[rrd-users] RRDTool + libdbi + mysql + speed

Adam Jacob Muller rrdtool-users at adam.gs
Mon Jul 4 22:18:40 CEST 2011


Sure,
I was just being lazy not wanting to redact them, also please be aware I'm a HORRIBLE c programmer.

# cat dbi.c 
#include <stdio.h>
#include <dbi/dbi.h>
#include <sys/time.h>

int main() {
    dbi_conn conn;
    dbi_result result;

    struct timeval query_start;
    struct timeval query_end;
    struct timeval query_elapsed;
    float real_query_elapsed;
    
    struct timeval fetch_start;
    struct timeval fetch_end;
    struct timeval fetch_elapsed;
    float real_fetch_elapsed=0;
    int rowcount;

    dbi_initialize(NULL);
    conn = dbi_conn_new("mysql");
    dbi_conn_set_option(conn, "host", "something");
    dbi_conn_set_option(conn, "username", "something");
    dbi_conn_set_option(conn, "password", "something");
    dbi_conn_set_option(conn, "dbname", "something");
    dbi_conn_set_option(conn, "encoding", "UTF-8");
    if (dbi_conn_connect(conn) < 0) {
        printf("Could not connect. Please check the option settings\n");
        return;
    }
    gettimeofday(&query_start,NULL);
    result = dbi_conn_queryf(conn,"SELECT dtime as rrd_time, counter as rrd_value FROM ifInOctets WHERE id=1920 AND '2011-06-01 00:00:00' < dtime AND dtime < '2011-06-26 00:00:00' ORDER BY dtime");
    gettimeofday(&query_end,NULL);
    timersub(&query_end,&query_start,&query_elapsed);
    real_query_elapsed=(float)query_elapsed.tv_sec;
    real_query_elapsed+=(float)((float)query_elapsed.tv_usec/1000000);
    printf("dbi_conn_queryf took %.4f\n",real_query_elapsed);
   
    
    gettimeofday(&fetch_start,NULL);
    rowcount=0;
    if (result) {
	while (dbi_result_next_row(result)) {
		rowcount++;
	}
    }
    gettimeofday(&fetch_end,NULL);
    timersub(&fetch_end,&fetch_start,&fetch_elapsed);
    real_fetch_elapsed=(float)fetch_elapsed.tv_sec;
    real_fetch_elapsed+=(float)((float)fetch_elapsed.tv_usec/1000000);
    printf("dbi_result_next_row took %.4f\n",real_fetch_elapsed);
    printf("looped through %d rows\n",rowcount);
    sleep(30);
    return;
}

# cat mysql.c 
#include <my_global.h>
#include <mysql.h>

int main(int argc, char **argv)

============================================================

◆ **TASK PROMPT**: Can you transcribe the stretch of the RRDTool mailing-list post from "Adam Jacob Muller" through "HORRIBLE c programmer."?

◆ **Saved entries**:
============================================================

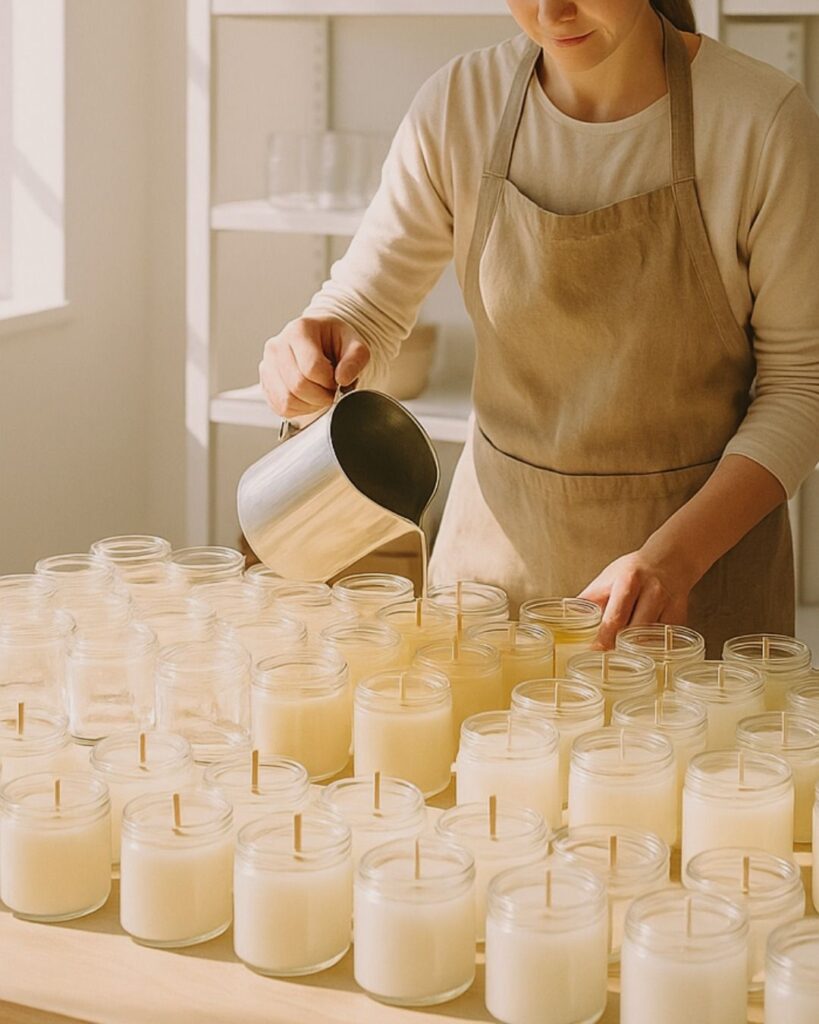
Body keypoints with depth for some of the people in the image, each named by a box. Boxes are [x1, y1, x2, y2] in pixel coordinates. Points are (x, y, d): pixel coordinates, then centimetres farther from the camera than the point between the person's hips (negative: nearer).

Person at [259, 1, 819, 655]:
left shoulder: (765, 121, -15)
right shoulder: (460, 105, -6)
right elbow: (368, 310, 3)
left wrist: (675, 556, -22)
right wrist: (313, 347, -21)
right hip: (499, 544, 2)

============================================================

◆ **EXERCISE SOLUTION**:
Adam Jacob Muller rrdtool-users at adam.gs
Mon Jul 4 22:18:40 CEST 2011


Sure,
I was just being lazy not wanting to redact them, also please be aware I'm a HORRIBLE c programmer.